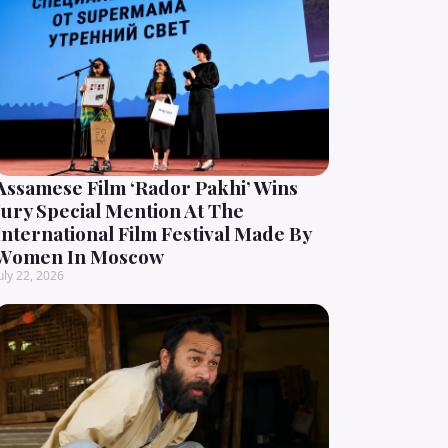
Assamese Film ‘Rador Pakhi’ Wins
Jury Special Mention At The
International Film Festival Made By
Women In Moscow
uly 22, 2026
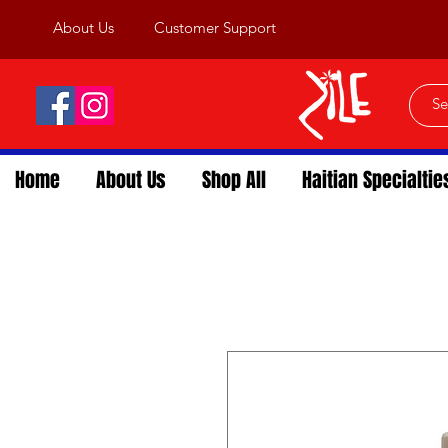
About Us
Customer Support
Home
About Us
Shop All
Haitian Specialtie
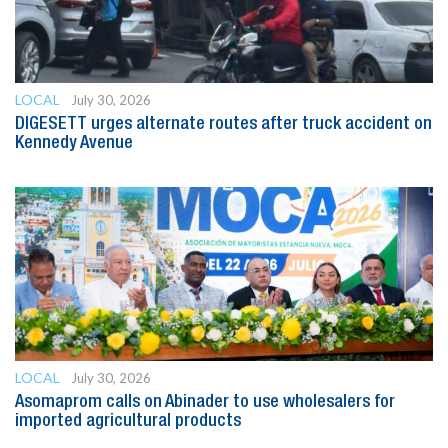
LOCAL
July 30, 2026
DIGESETT urges alternate routes after truck accident on
Kennedy Avenue
LOCAL
July 30, 2026
Asomaprom calls on Abinader to use wholesalers for
imported agricultural products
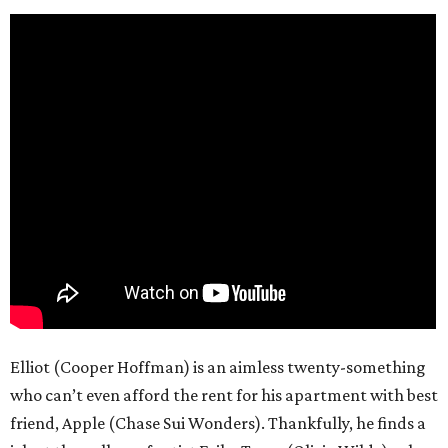
Elliot (Cooper Hoffman) is an aimless twenty-something
who can’t even afford the rent for his apartment with best
friend, Apple (Chase Sui Wonders). Thankfully, he finds a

WHAT THIS TASK INVOLVES
Every line that contains the string "Film" should be returned from the data.

TASK OUTPUT
Assamese Film ‘Rador Pakhi’ Wins
International Film Festival Made By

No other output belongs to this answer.